When the news about the IOM contract first broke on August 27th, I was at my training for FDA Patient Representatives. Here is my much delayed write-up of that training.
Every year, the FDA Patient Representative Program holds an in-person orientation for the new representatives. With the help of my husband, who drove the car and then pushed my wheelchair around the hotel for two days, I was able to attend this year. Patient representatives are called upon to serve on FDA advisory committees that are considering drug and device applications. I expected a series of dry presentations, but the meeting was much more than that.
“Survivors, fighters and advocates”
My fellow representatives are, in a word, extraordinary. There were many cancer survivors, some of them having beat the disease three or four times. There were patients with multiple sclerosis, Crohn’s disease, Parkinson’s, ALS, alopecia, pulmonary fibrosis, and cardiac disease. There were two parents who have young children with short bowel syndrome and liver damage. I met an extraordinary woman with thalassemia, a rare genetic blood disorder affecting only 1,000 in the United States but many thousands more in other countries. Another woman has mitchondrial myopathy and told me that many patients with that disorder are diagnosed with CFS somewhere along the way.
It was weird to have my disease on my name tag, but I quickly began to see it as a badge of honor. One of the gentlemen with ALS commented that this was “a room full of survivors, fighters and advocates.” Every patient in that room had suffered, and many had looked death in the face. But every single one of us emerged with determination to do something positive. Every patient was there to help their communities. Almost all of us had founded or served on the boards of organizations dedicated to finding answers for our diseases. Many of the patients able to work have made advocacy their careers.
There were several presentations by veteran patient representatives, but the most inspiring was by Matthew Sharp. Matt shared his perspective on HIV/AIDS activism, particularly the evolution of the relationship between activists and FDA. The patient representative program exists because of HIV/AIDS activists, and we have a lot to learn from how they have participated in the drug development process as well.

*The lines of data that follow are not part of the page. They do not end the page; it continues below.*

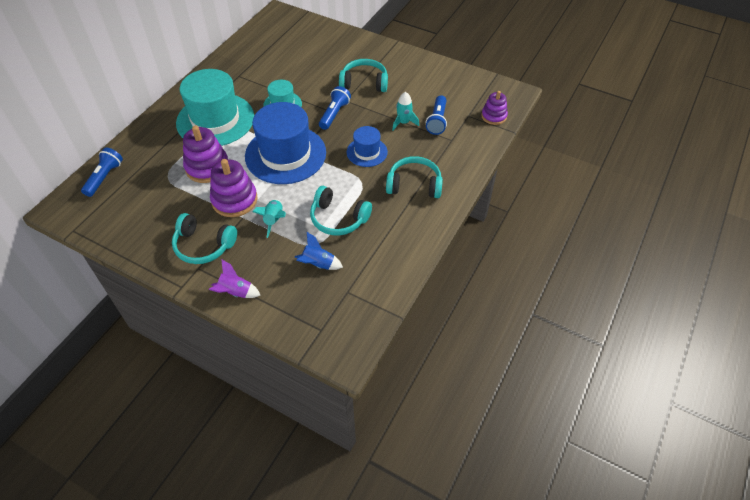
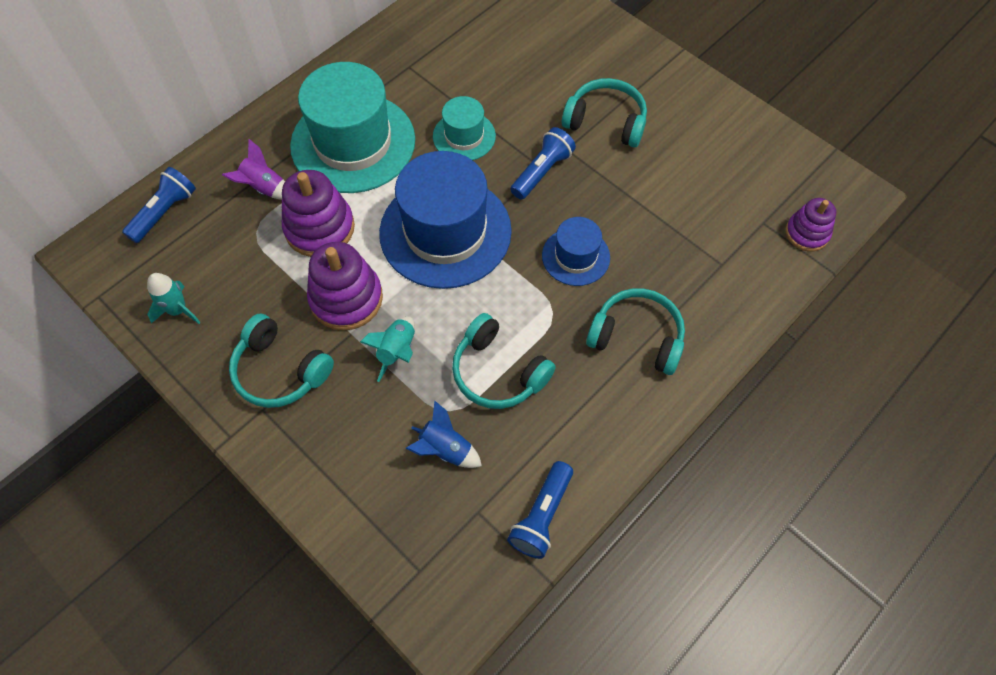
camera: 15 degrees right, 10 degrees up
purple rocket [209,259,261,298] -> purple rocket moved to [222,139,285,200]
turquoise rocket [392,92,419,131] -> turquoise rocket moved to [147,273,201,324]
blue flashlight [426,95,447,135] -> blue flashlight moved to [507,461,573,559]

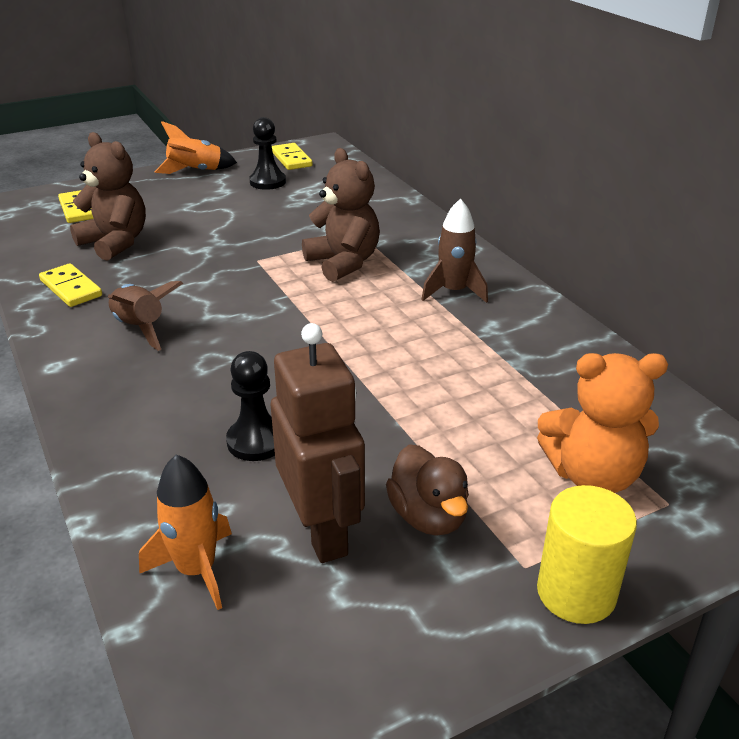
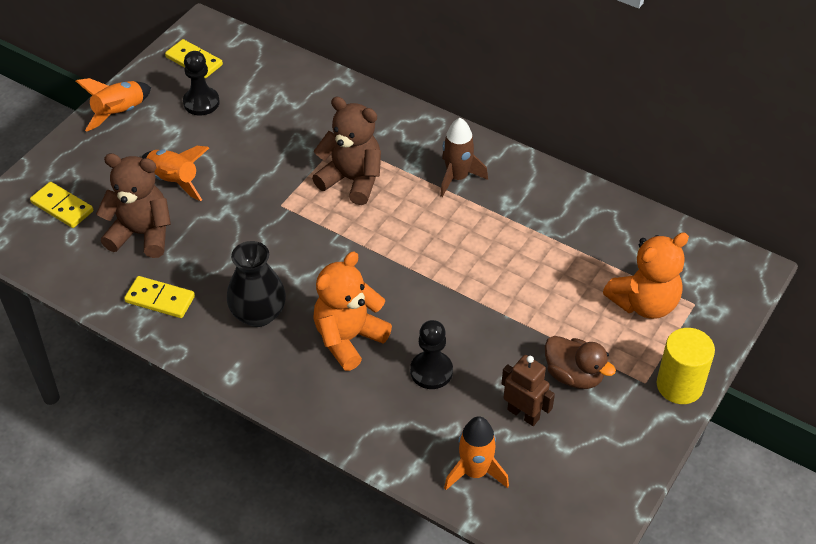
camera: 30 degrees left, 15 degrees up
brown rocket [108,281,183,351] -> black vase [227,241,286,327]
brown robot [271,323,365,563] -> brown robot [502,355,555,426], size x0.61
none -> orange rocket [142,146,209,201]
none -> orange teddy bear [313,252,392,371]

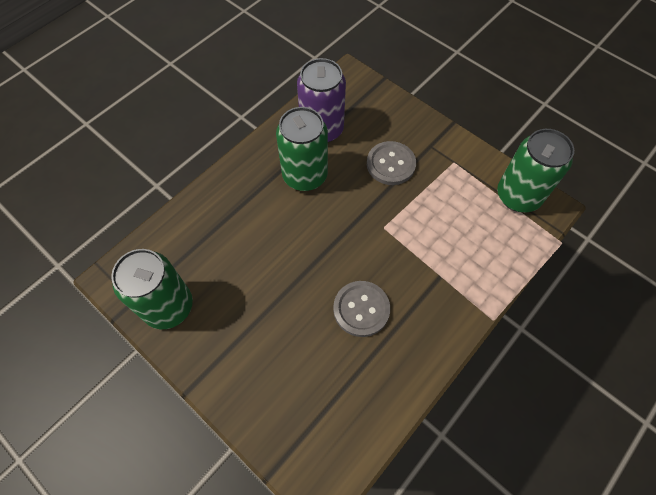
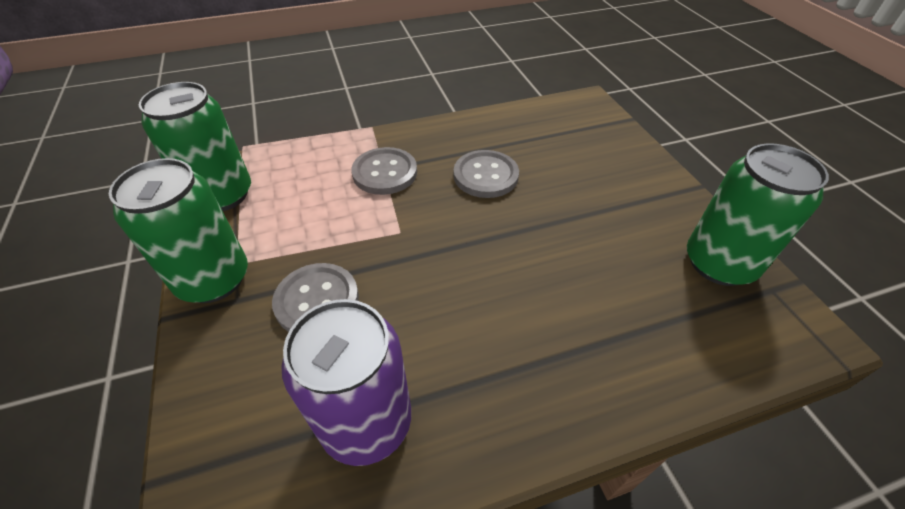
camera: 150 degrees left, 15 degrees down
green can [276,107,328,191] -> green can moved to [109,158,248,303]
none -> grey button [351,147,417,195]

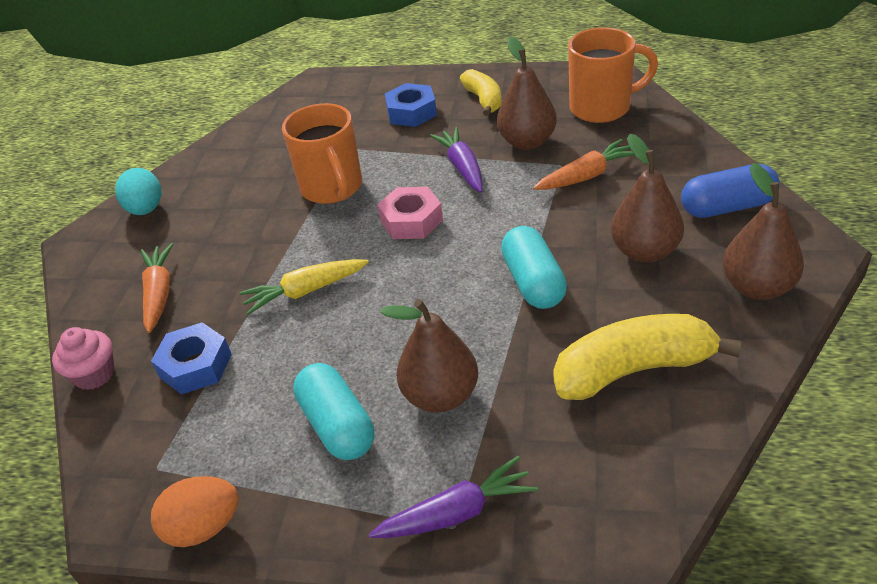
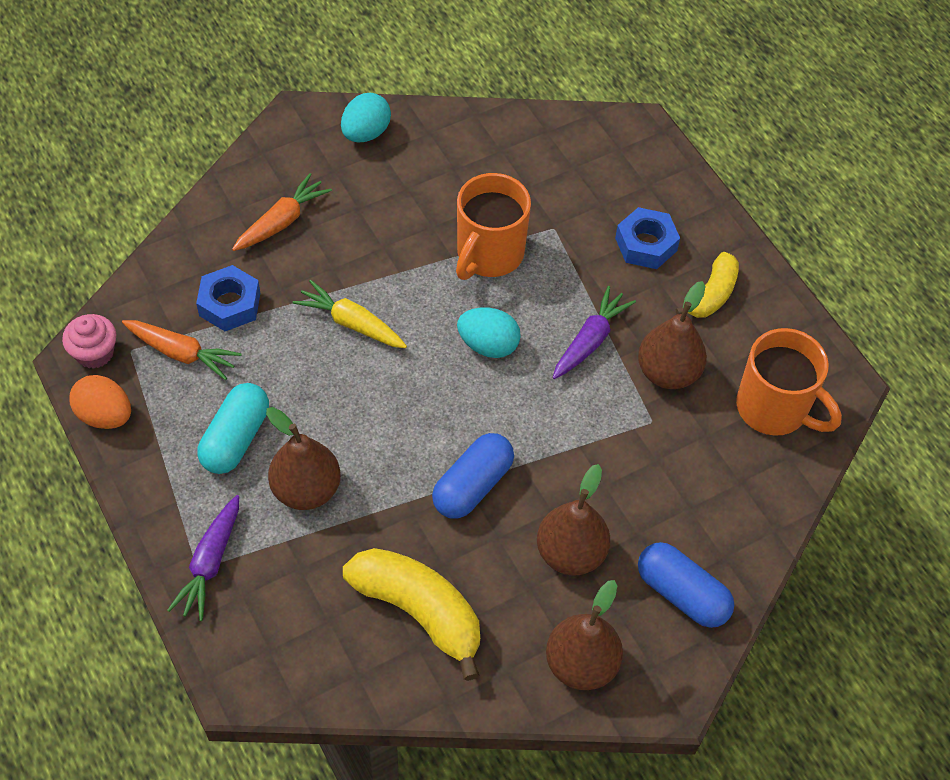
camera: 45 degrees right, 15 degrees up
pink cupcake [52,327,115,390] -> pink cupcake moved to [62,314,117,369]
purple carrot [369,456,538,538] -> purple carrot turned 75 degrees clockwise [167,495,239,621]
pink nut [377,187,443,239] -> turquoise egg [457,307,521,358]
turquoise capsule [501,226,567,309] -> blue capsule [432,433,514,519]
orange carrot [533,139,634,190] -> orange carrot moved to [122,320,242,380]

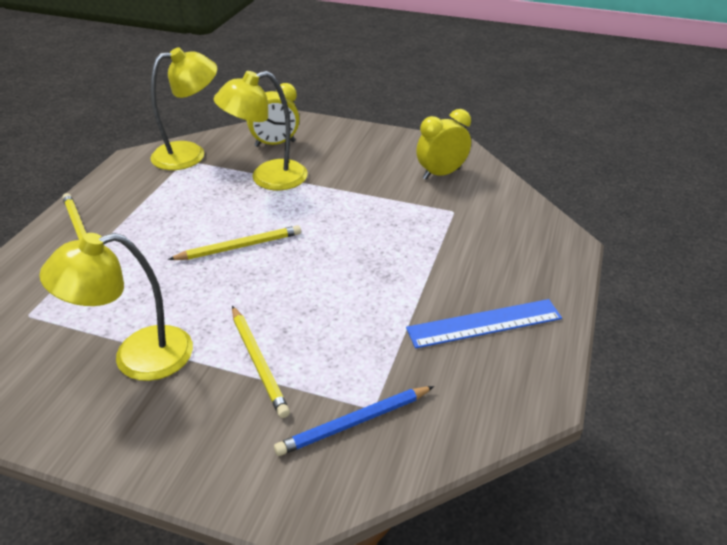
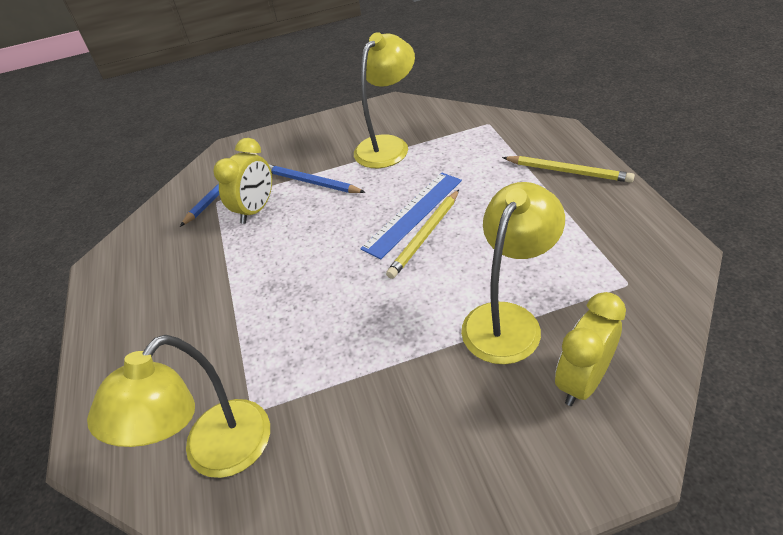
camera: 150 degrees right, 5 degrees up
yellow lamp [150,47,217,170] -> yellow lamp moved to [87,335,270,478]
yellow pencil [232,306,290,418] -> blue pencil [269,165,366,193]
blue ruler [406,299,562,348] -> blue ruler moved to [360,173,462,259]
yellow clock [416,109,471,180] -> yellow clock moved to [214,138,272,224]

My one regret about the meeting is that I was not more prepared to introduce myself and ME/CFS. I was one of the first patients to speak during introductions, and I wasn’t sure how much time I could take. I realize now that I assumed most people in the room would know that ME/CFS is a serious disease, but that turned out not to be the case. I had more chances to address it during the meeting and with individual attendees, but I should have had my “this is ME/CFS” elevator speech ready to go, and I missed that opportunity.
The Boring Stuff
There were some technical and mechanical presentations, as I expected. The director of the Office of Health and Constituent Affairs introduced us to the program and to FDA. Over the course of two days, we heard about the drug and device development life cycles, the history of FDA, Medwatch, the orphan drug program and minority health issues. There were key presentations on the extensive conflict of interest clearance process for serving on an advisory committee and how to review the hundreds of pages of information to prepare for a committee meeting.
An key goal of the training was to help us understand the importance of the perspectives we bring to advisory committees and how to contribute to those discussions. Patient representatives are not expected to understand the scientific or statistical minutia of drug applications. Instead, we can bring the instincts, questions, and perspectives of patients and families. Our views are needed on the committees, and we should not be shy about sharing those views. Several representatives talked about the value of asking questions that the scientists wouldn’t think to ask. The bottom line was that we should not feel intimidated by all the scientists and data. FDA wants us there because of our unique perspectives. It was very clear from the FDA employees attending the meeting that they recognize and advocate for the value of patient perspectives at multiple stages in decision making.
While some patient reps may be called to serve on advisory committees in the near future, I will probably be waiting a long time. As far as I know, there are no treatments for ME/CFS moving quickly through the pipeline and approaching the final phase of approval. At this time, there is no formal way for me to impact ME/CFS drug development within FDA. I think that the trend is moving towards more participation. For example, the Patient Focused Drug Development meetings are an attempt to capture patient perspectives on specific diseases (ME/CFS included). Within FDA, the need for clearing conflicts of interest are a barrier to swift engagement of patient representatives at meetings with drug developers. But the FDA staff members told us that they are actively pursuing ways to incorporate patient perspectives earlier in the development process.
I was not the only person feeling frustrated about that. Many of the representatives were critical of FDA on this point, and repeatedly asked FDA to be creative in harnessing the expertise of patients. Two of the representatives who attended the meeting have recently created a Facebook group so that we can all stay in touch. The representatives at the meeting had such intelligence and determination that I think we can find ways to harness our collective contributions to achieve practical change. I am certainly committed to doing so.